A moody, insomniac record, Shredding Skin unsurprisingly provides the bulk of what’s on offer tonight and finds the musician musing on poverty, homelessness and mental illness, without ever losing hope in the human spirit (“I’m not poltical, but in this environment I can’t help it” he recently mused).

With his head perpetually cocked, as if he’s trying to make sense of his new followers Poet bounds around the stage exuding the kind of cool that few can shrug off with such ease.

Whilst Ejimiwe does his thing drummer John Blease is putting in sterling work behind the dry ice and strange spotlight light show, mixing in all manner of styles and rhythms – with highlights including ‘Better Not Butter’, ‘The Pleasure In Pleather’ & ‘Sloth Trot’.

It is still however Emma Topolski, as chief backing vocalist, who when singing in unison with Ejimiwe provides the most heart trembling highlights. Intertwining the softness & lightness of her voice with the gravely bass of Poets dulcet tones truly plucks on heart strings through ‘Meltdown’, ‘Sorry My Love, It’s You Not Me’, ‘Survive It’ & ‘Off Peak Dreams’.

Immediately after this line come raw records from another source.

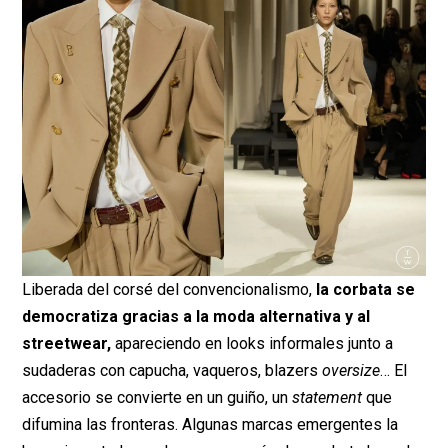
Liberada del corsé del convencionalismo,
la corbata se
democratiza gracias a la moda alternativa y al
streetwear,
apareciendo en looks informales junto a
sudaderas con capucha, vaqueros, blazers
oversize
… El
accesorio se convierte en un guiño, un
statement
que
difumina las fronteras. Algunas marcas emergentes la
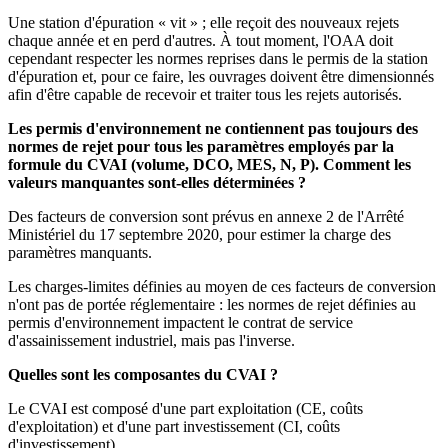
Une station d'épuration « vit » ; elle reçoit des nouveaux rejets
chaque année et en perd d'autres. À tout moment, l'OAA doit
cependant respecter les normes reprises dans le permis de la station
d'épuration et, pour ce faire, les ouvrages doivent être dimensionnés
afin d'être capable de recevoir et traiter tous les rejets autorisés.
Les permis d'environnement ne contiennent pas toujours des
normes de rejet pour tous les paramètres employés par la
formule du CVAI (volume, DCO, MES, N, P). Comment les
valeurs manquantes sont-elles déterminées ?
Des facteurs de conversion sont prévus en annexe 2 de l'Arrêté
Ministériel du 17 septembre 2020, pour estimer la charge des
paramètres manquants.
Les charges-limites définies au moyen de ces facteurs de conversion
n'ont pas de portée réglementaire : les normes de rejet définies au
permis d'environnement impactent le contrat de service
d'assainissement industriel, mais pas l'inverse.
Quelles sont les composantes du CVAI ?
Le CVAI est composé d'une part exploitation (CE, coûts
d'exploitation) et d'une part investissement (CI, coûts
d'investissement).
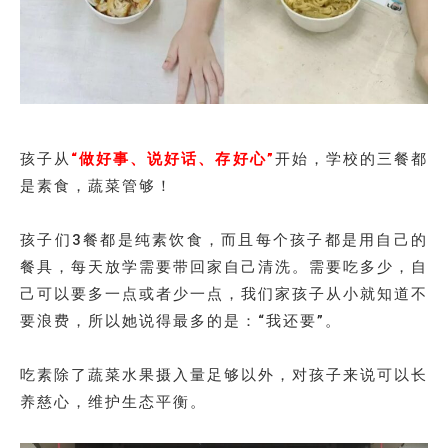
孩子从
“做好事、说好话、存好心”
开始，学校的三餐都
是素食，蔬菜管够！
孩子们3餐都是纯素饮食，而且每个孩子都是用自己的
餐具，每天放学需要带回家自己清洗。需要吃多少，自
己可以要多一点或者少一点，我们家孩子从小就知道不
要浪费，所以她说得最多的是：“我还要”。
吃素除了蔬菜水果摄入量足够以外，对孩子来说可以长
养慈心，维护生态平衡。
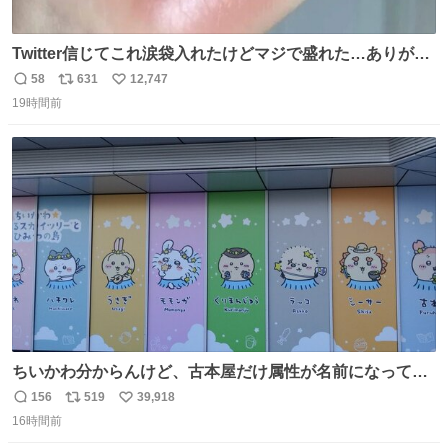
Twitter信じてこれ涙袋入れたけどマジで盛れた…ありがと
う…
58
631
12,747
返
リ
い
19時間前
信
ポ
い
数
ス
ね
ト
数
数
ちいかわ分からんけど、古本屋だけ属性が名前になってる
のはどういうこと？
156
519
39,918
返
リ
い
16時間前
信
ポ
い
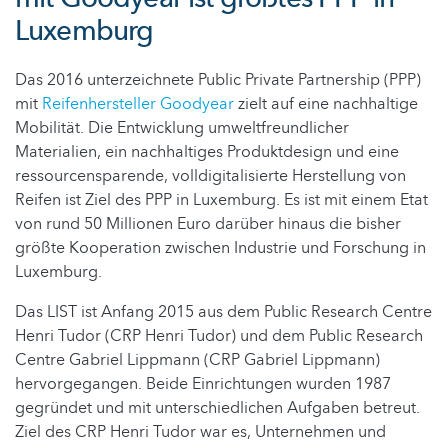
Luxemburg
Das 2016 unterzeichnete Public Private Partnership (PPP)
mit
Reifenhersteller Goodyear
zielt auf eine nachhaltige
Mobilität. Die Entwicklung umweltfreundlicher
Materialien, ein nachhaltiges Produktdesign und eine
ressourcensparende, volldigitalisierte Herstellung von
Reifen ist Ziel des PPP in Luxemburg. Es ist mit einem Etat
von rund 50 Millionen Euro darüber hinaus die bisher
größte Kooperation zwischen Industrie und Forschung in
Luxemburg.
Das LIST ist Anfang 2015 aus dem Public Research Centre
Henri Tudor (CRP Henri Tudor) und dem Public Research
Centre Gabriel Lippmann (CRP Gabriel Lippmann)
hervorgegangen. Beide Einrichtungen wurden 1987
gegründet und mit unterschiedlichen Aufgaben betreut.
Ziel des CRP Henri Tudor war es, Unternehmen und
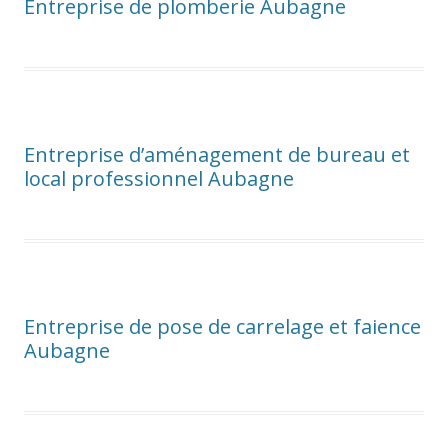
Entreprise de plomberie Aubagne
Entreprise d’aménagement de bureau et
local professionnel Aubagne
Entreprise de pose de carrelage et faience
Aubagne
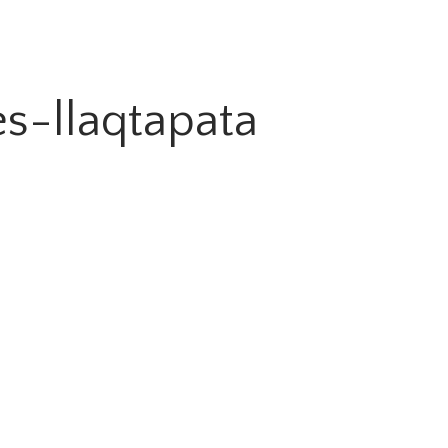
s-llaqtapata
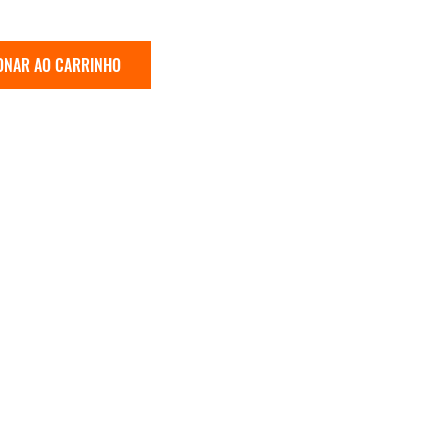
ONAR AO CARRINHO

Indeed ‘Off Peak Dreams’ really is the embodiment of all that Ghostpoet does well. 4 minutes of power, rhythm, and melody  all tempered by a subtly not oft seen, it’s a true testament to an artist who has so many strings to his bow.

Maybe he will never get over the line when it comes to the Mecury Music Prize, but on more showings like this what does that matter.